* [Action item] Scan the records for the word "pour". Return each line where it is found.

Segment Start: Records for the task

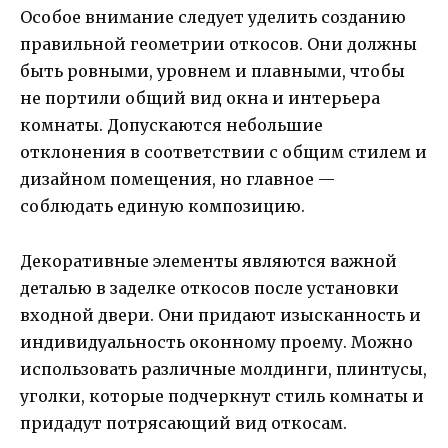
Особое внимание следует уделить созданию
правильной геометрии откосов. Они должны
быть ровными, уровнем и плавными, чтобы
не портили общий вид окна и интерьера
комнаты. Допускаются небольшие
отклонения в соответствии с общим стилем и
дизайном помещения, но главное —
соблюдать единую композицию.
Декоративные элементы являются важной
деталью в заделке откосов после установки
входной двери. Они придают изысканность и
индивидуальность оконному проему. Можно
использовать различные молдинги, плинтусы,
уголки, которые подчеркнут стиль комнаты и
придадут потрясающий вид откосам.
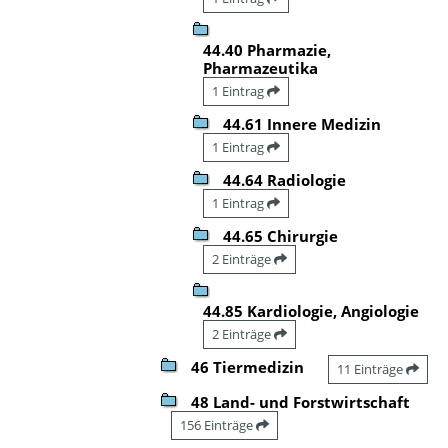
44.40 Pharmazie,
Pharmazeutika
1 Eintrag
44.61 Innere Medizin
1 Eintrag
44.64 Radiologie
1 Eintrag
44.65 Chirurgie
2 Einträge
44.85 Kardiologie, Angiologie
2 Einträge
46 Tiermedizin
11 Einträge
48 Land- und Forstwirtschaft
156 Einträge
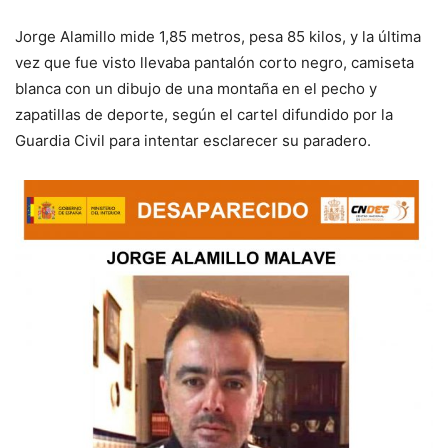
Jorge Alamillo mide 1,85 metros, pesa 85 kilos, y la última
vez que fue visto llevaba pantalón corto negro, camiseta
blanca con un dibujo de una montaña en el pecho y
zapatillas de deporte, según el cartel difundido por la
Guardia Civil para intentar esclarecer su paradero.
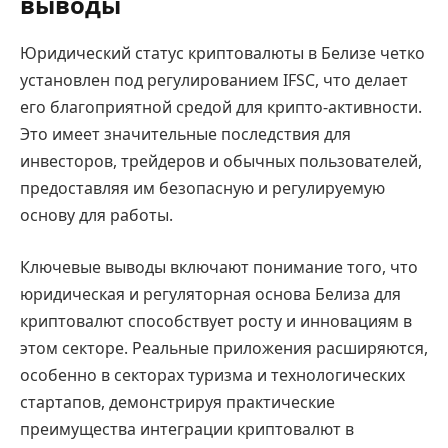
выводы
Юридический статус криптовалюты в Белизе четко
установлен под регулированием IFSC, что делает
его благоприятной средой для крипто-активности.
Это имеет значительные последствия для
инвесторов, трейдеров и обычных пользователей,
предоставляя им безопасную и регулируемую
основу для работы.
Ключевые выводы включают понимание того, что
юридическая и регуляторная основа Белиза для
криптовалют способствует росту и инновациям в
этом секторе. Реальные приложения расширяются,
особенно в секторах туризма и технологических
стартапов, демонстрируя практические
преимущества интеграции криптовалют в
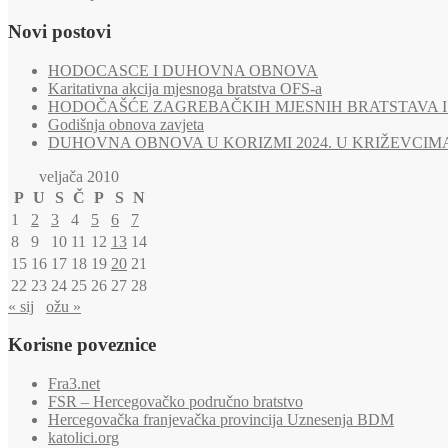
Novi postovi
HODOCASCE I DUHOVNA OBNOVA
Karitativna akcija mjesnoga bratstva OFS-a
HODOČAŠĆE ZAGREBAČKIH MJESNIH BRATSTAVA I 
Godišnja obnova zavjeta
DUHOVNA OBNOVA U KORIZMI 2024. U KRIŽEVCIM
veljača 2010
P
U
S
Č
P
S
N
1
2
3
4
5
6
7
8
9
10
11
12
13
14
15
16
17
18
19
20
21
22
23
24
25
26
27
28
« sij
ožu »
Korisne poveznice
Fra3.net
FSR – Hercegovačko područno bratstvo
Hercegovačka franjevačka provincija Uznesenja BDM
katolici.org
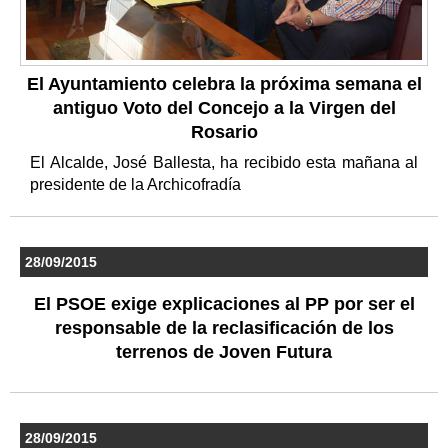
El Ayuntamiento celebra la próxima semana el
antiguo Voto del Concejo a la Virgen del
Rosario
El Alcalde, José Ballesta, ha recibido esta mañana al
presidente de la Archicofradía
28/09/2015
El PSOE exige explicaciones al PP por ser el
responsable de la reclasificación de los
terrenos de Joven Futura
28/09/2015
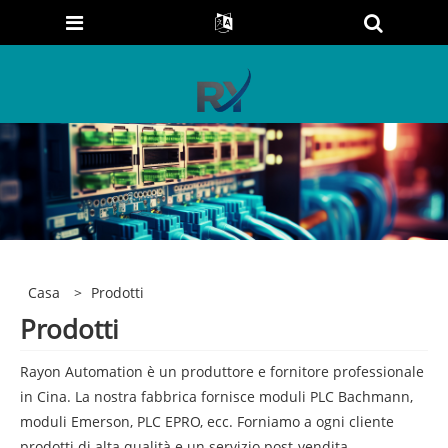
Casa
>
Prodotti
Prodotti
Rayon Automation è un produttore e fornitore professionale
in Cina. La nostra fabbrica fornisce moduli PLC Bachmann,
moduli Emerson, PLC EPRO, ecc. Forniamo a ogni cliente
prodotti di alta qualità e un servizio post-vendita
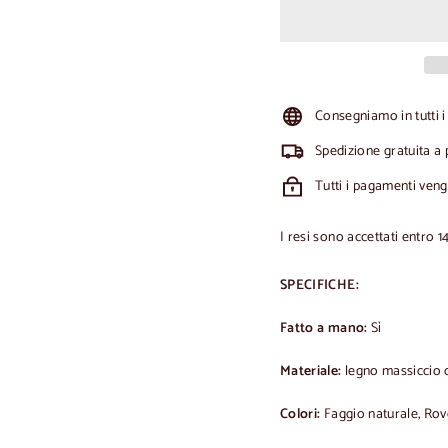
Consegniamo in tutti i
Spedizione gratuita a 
Tutti i pagamenti ven
I resi sono accettati entro 1
SPECIFICHE:
Fatto a mano:
Sì
Materiale:
legno massiccio d
Colori:
Faggio naturale, Rov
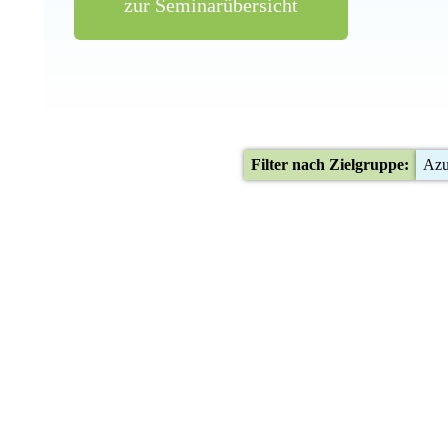
zur Seminarübersicht
Filter nach Zielgruppe:
Azu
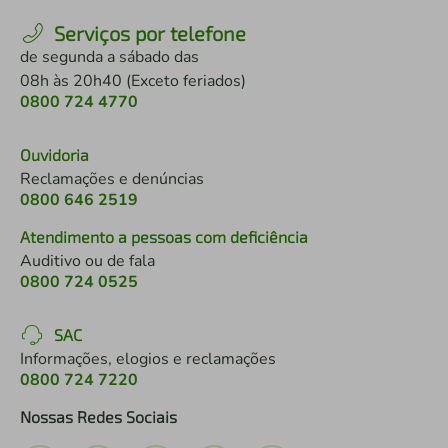
Serviços por telefone
de segunda a sábado das
08h às 20h40 (Exceto feriados)
0800 724 4770
Ouvidoria
Reclamações e denúncias
0800 646 2519
Atendimento a pessoas com deficiência
Auditivo ou de fala
0800 724 0525
SAC
Informações, elogios e reclamações
0800 724 7220
Nossas Redes Sociais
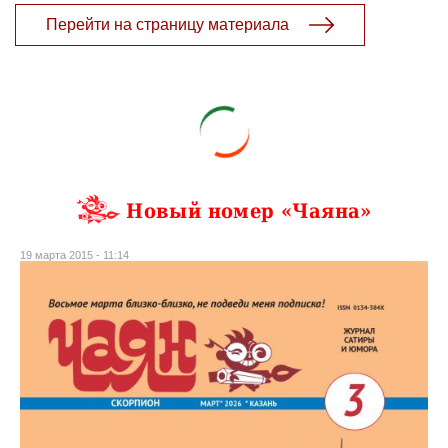
Перейти на страницу материала
Новый номер «Чаяна»
19 марта 2015 - 11:14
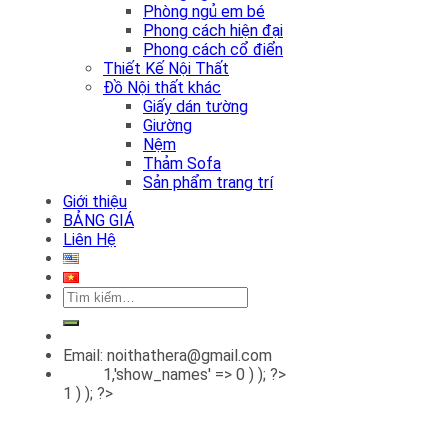
Phòng ngủ em bé
Phong cách hiện đại
Phong cách cổ điển
Thiết Kế Nội Thất
Đồ Nội thất khác
Giấy dán tường
Giường
Nệm
Thảm Sofa
Sản phẩm trang trí
Giới thiệu
BẢNG GIÁ
Liên Hệ
Tìm
kiếm:
Email: noithathera@gmail.com
1,'show_names' => 0 ) ); ?>
1 ) ); ?>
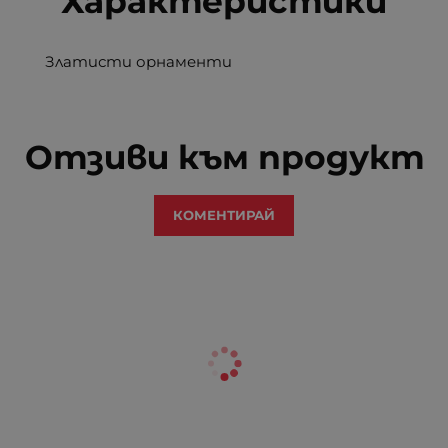
Характеристики
Златисти орнаменти
Отзиви към продукт
КОМЕНТИРАЙ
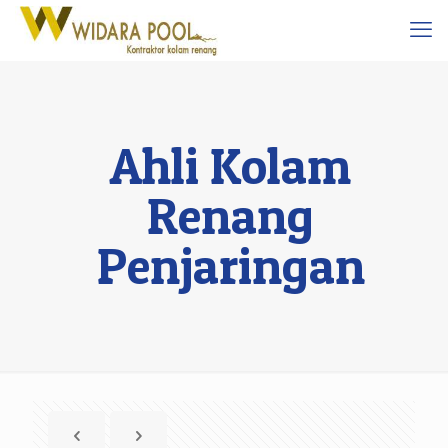
Ahli Kolam
Renang
Penjaringan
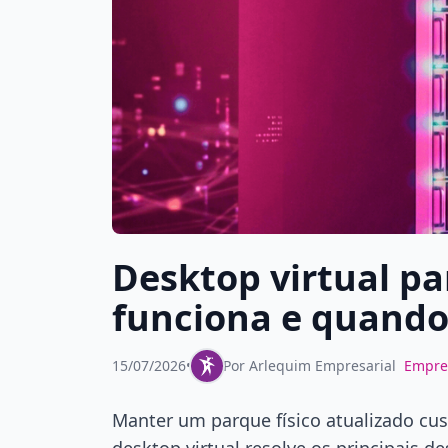
Desktop virtual pa
funciona e quando
15/07/2026
•
Por
Arlequim Empresarial
Empre
Manter um parque físico atualizado cu
desktop virtual resolve os principais d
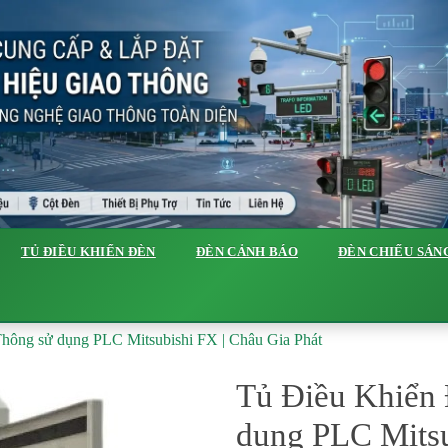
TỦ ĐIỀU KHIỂN ĐÈN
ĐÈN CẢNH BÁO
ĐÈN CHIẾU SÁN
hông sử dụng PLC Mitsubishi FX | Châu Gia Phát
Tủ Điều Khiển
dụng PLC Mitsu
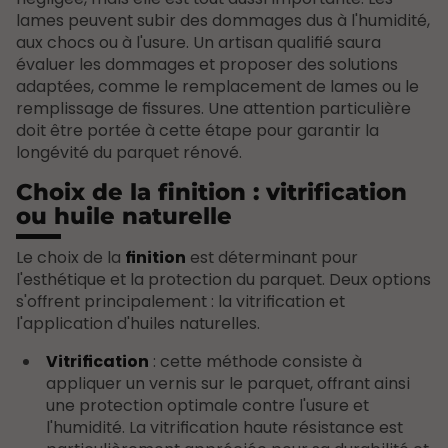
lames peuvent subir des dommages dus à l'humidité,
aux chocs ou à l'usure. Un artisan qualifié saura
évaluer les dommages et proposer des solutions
adaptées, comme le remplacement de lames ou le
remplissage de fissures. Une attention particulière
doit être portée à cette étape pour garantir la
longévité du parquet rénové.
Choix de la finition : vitrification
ou huile naturelle
Le choix de la
finition
est déterminant pour
l'esthétique et la protection du parquet. Deux options
s'offrent principalement : la vitrification et
l'application d'huiles naturelles.
Vitrification
: cette méthode consiste à
appliquer un vernis sur le parquet, offrant ainsi
une protection optimale contre l'usure et
l'humidité. La vitrification haute résistance est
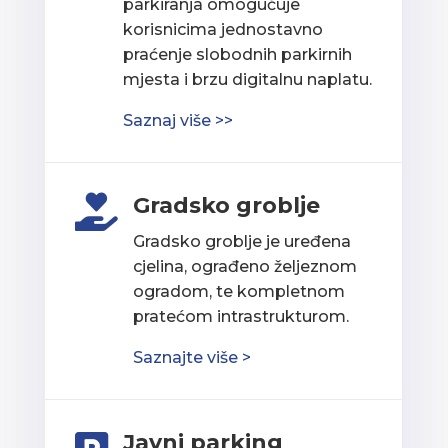
parkiranja omogućuje
korisnicima jednostavno
praćenje slobodnih parkirnih
mjesta i brzu digitalnu naplatu.
Saznaj više >>
Gradsko groblje

Gradsko groblje je uređena
cjelina, ograđeno željeznom
ogradom, te kompletnom
pratećom intrastrukturom.
Saznajte više >
Javni parking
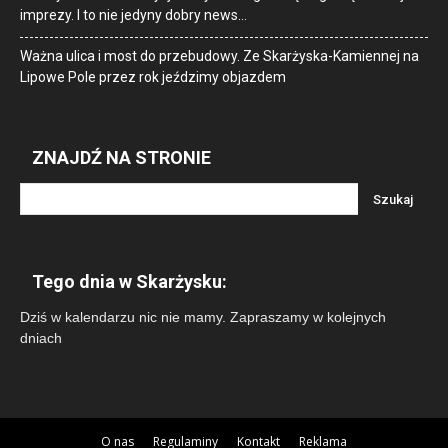
imprezy. I to nie jedyny dobry news…
Ważna ulica i most do przebudowy. Ze Skarżyska-Kamiennej na
Lipowe Pole przez rok jeździmy objazdem
ZNAJDŹ NA STRONIE
Tego dnia w Skarżysku:
Dziś w kalendarzu nic nie mamy. Zapraszamy w kolejnych
dniach
O nas
Regulaminy
Kontakt
Reklama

Segment End: Records for the task

* [Response]
doit être portée à cette étape pour garantir la
est déterminant pour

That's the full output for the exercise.